## Aim of the task
Reproduce the text of the listing below with every occurrence of "Trinity" replaced by "Titan" and everything else left unchanged. Omit the pictures from your answer.

=== Begin Enclosure ===

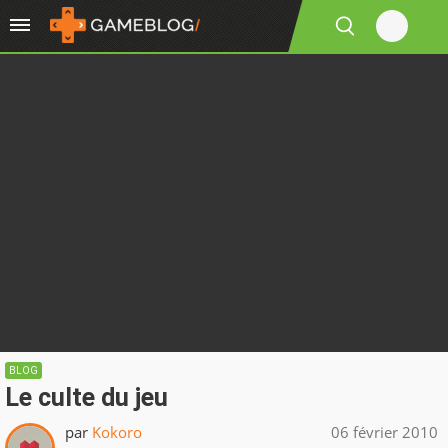
BLOG
Le culte du jeu
par
Kokoro
06 février 2010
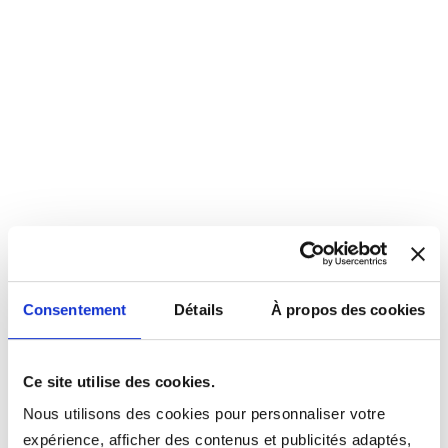
Consentement
Détails
À propos des cookies
Ce site utilise des cookies.
Nous utilisons des cookies pour personnaliser votre
expérience, afficher des contenus et publicités adaptés,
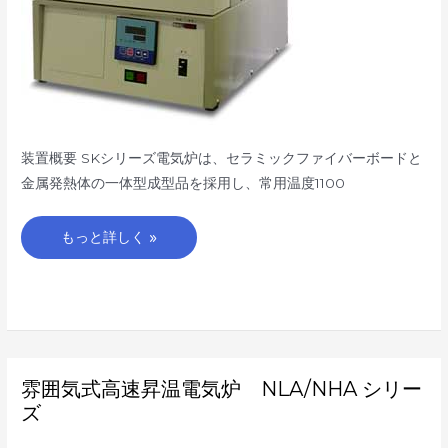
装置概要 SKシリーズ電気炉は、セラミックファイバーボードと
金属発熱体の一体型成型品を採用し、常用温度1100
もっと詳しく »
雰
雰囲気式高速昇温電気炉 NLA/NHA シリー
囲
気
ズ
式
高
速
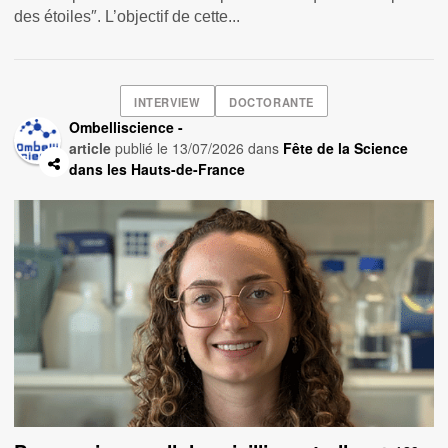
des étoiles″. L’objectif de cette...
INTERVIEW
DOCTORANTE
Ombelliscience -
article
publié le
13/07/2026
dans
Fête de la Science
dans les Hauts-de-France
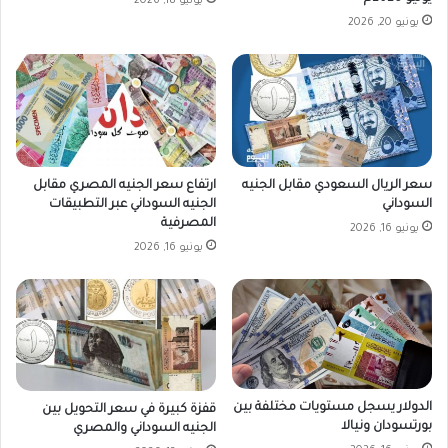
د
يونيو 18, 2026
د
يونيو 20, 2026
م
ن
ق
ي
ا
د
ا
سعر الريال السعودي مقابل الجنيه
ارتفاع سعر الجنيه المصري مقابل
ت
السوداني
الجنيه السوداني عبر التطبيقات
ه
المصرفية
يونيو 16, 2026
ا
يونيو 16, 2026
ف
ي
ح
ا
د
ث
م
س
الدولار يسجل مستويات مختلفة بين
قفزة كبيرة في سعر التحويل بين
ي
بورتسودان ونيالا
الجنيه السوداني والمصري
ر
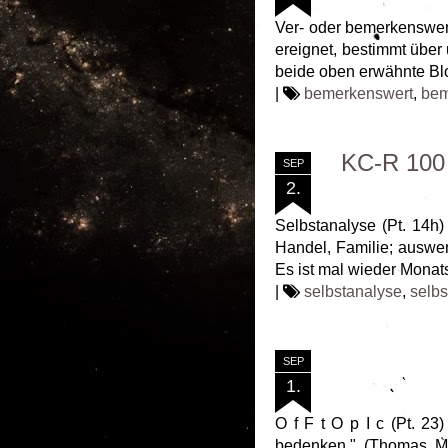
Ver- oder bemerkenswert
ereignet, bestimmt über
beide oben erwähnte Bl
|
bemerkenswert
,
bem
KC-R 100 
SEP
2.
Selbstanalyse (Pt. 14h) 
Handel, Familie; auswen
Es ist mal wieder Monat
|
selbstanalyse
,
selb
SEP
1.
O f F t O p I c (Pt. 2
bedenken." (Thomas Ma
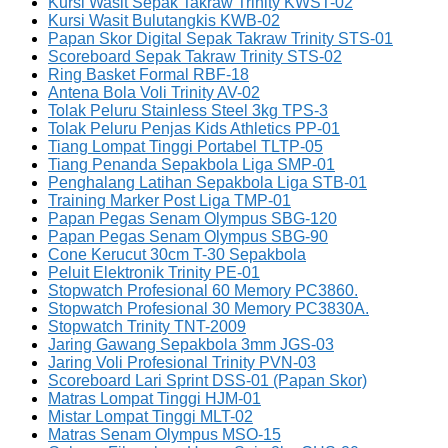
Kursi Wasit Sepak Takraw Trinity KWST-02
Kursi Wasit Bulutangkis KWB-02
Papan Skor Digital Sepak Takraw Trinity STS-01
Scoreboard Sepak Takraw Trinity STS-02
Ring Basket Formal RBF-18
Antena Bola Voli Trinity AV-02
Tolak Peluru Stainless Steel 3kg TPS-3
Tolak Peluru Penjas Kids Athletics PP-01
Tiang Lompat Tinggi Portabel TLTP-05
Tiang Penanda Sepakbola Liga SMP-01
Penghalang Latihan Sepakbola Liga STB-01
Training Marker Post Liga TMP-01
Papan Pegas Senam Olympus SBG-120
Papan Pegas Senam Olympus SBG-90
Cone Kerucut 30cm T-30 Sepakbola
Peluit Elektronik Trinity PE-01
Stopwatch Profesional 60 Memory PC3860.
Stopwatch Profesional 30 Memory PC3830A.
Stopwatch Trinity TNT-2009
Jaring Gawang Sepakbola 3mm JGS-03
Jaring Voli Profesional Trinity PVN-03
Scoreboard Lari Sprint DSS-01 (Papan Skor)
Matras Lompat Tinggi HJM-01
Mistar Lompat Tinggi MLT-02
Matras Senam Olympus MSO-15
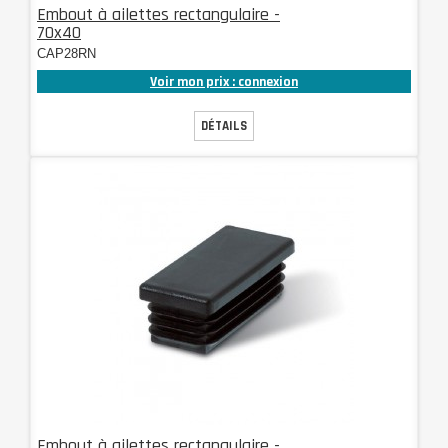
Embout à ailettes rectangulaire -
70x40
CAP28RN
Voir mon prix : connexion
DÉTAILS
Embout à ailettes rectangulaire -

=== End Enclosure ===

## Final answer
BLOG
Le culte du jeu
par
Kokoro
06 février 2010
Consentement
Détails
À propos des cookies
Ce site utilise des cookies.
Nous utilisons des cookies pour personnaliser votre
expérience, afficher des contenus et publicités adaptés,
装置概要 SKシリーズ電気炉は、セラミックファイバーボードと
金属発熱体の一体型成型品を採用し、常用温度1100
もっと詳しく »
雰
雰囲気式高速昇温電気炉 NLA/NHA シリー
囲
気
ズ
式
高
速
des étoiles″. L’objectif de cette...
INTERVIEW
DOCTORANTE
Ombelliscience -
article
publié le
13/07/2026
dans
Fête de la Science
dans les Hauts-de-France
د
يونيو 18, 2026
د
يونيو 20, 2026
م
ن
ق
ي
ا
د
ا
سعر الريال السعودي مقابل الجنيه
ارتفاع سعر الجنيه المصري مقابل
ت
السوداني
الجنيه السوداني عبر التطبيقات
ه
المصرفية
يونيو 16, 2026
ا
يونيو 16, 2026
ف
ي
ح
ا
د
ث
م
س
الدولار يسجل مستويات مختلفة بين
قفزة كبيرة في سعر التحويل بين
ي
بورتسودان ونيالا
الجنيه السوداني والمصري
ر
Ver- oder bemerkenswert
ereignet, bestimmt über
beide oben erwähnte Bl
|
bemerkenswert
,
bem
KC-R 100 
SEP
2.
Selbstanalyse (Pt. 14h) 
Handel, Familie; auswen
Es ist mal wieder Monat
|
selbstanalyse
,
selb
SEP
1.
O f F t O p I c (Pt. 2
bedenken." (Thomas Ma
Kursi Wasit Sepak Takraw Titan KWST-02
Kursi Wasit Bulutangkis KWB-02
Papan Skor Digital Sepak Takraw Titan STS-01
Scoreboard Sepak Takraw Titan STS-02
Ring Basket Formal RBF-18
Antena Bola Voli Titan AV-02
Tolak Peluru Stainless Steel 3kg TPS-3
Tolak Peluru Penjas Kids Athletics PP-01
Tiang Lompat Tinggi Portabel TLTP-05
Tiang Penanda Sepakbola Liga SMP-01
Penghalang Latihan Sepakbola Liga STB-01
Training Marker Post Liga TMP-01
Papan Pegas Senam Olympus SBG-120
Papan Pegas Senam Olympus SBG-90
Cone Kerucut 30cm T-30 Sepakbola
Peluit Elektronik Titan PE-01
Stopwatch Profesional 60 Memory PC3860.
Stopwatch Profesional 30 Memory PC3830A.
Stopwatch Titan TNT-2009
Jaring Gawang Sepakbola 3mm JGS-03
Jaring Voli Profesional Titan PVN-03
Scoreboard Lari Sprint DSS-01 (Papan Skor)
Matras Lompat Tinggi HJM-01
Mistar Lompat Tinggi MLT-02
Matras Senam Olympus MSO-15
Embout à ailettes rectangulaire -
70x40
CAP28RN
Voir mon prix : connexion
DÉTAILS
Embout à ailettes rectangulaire -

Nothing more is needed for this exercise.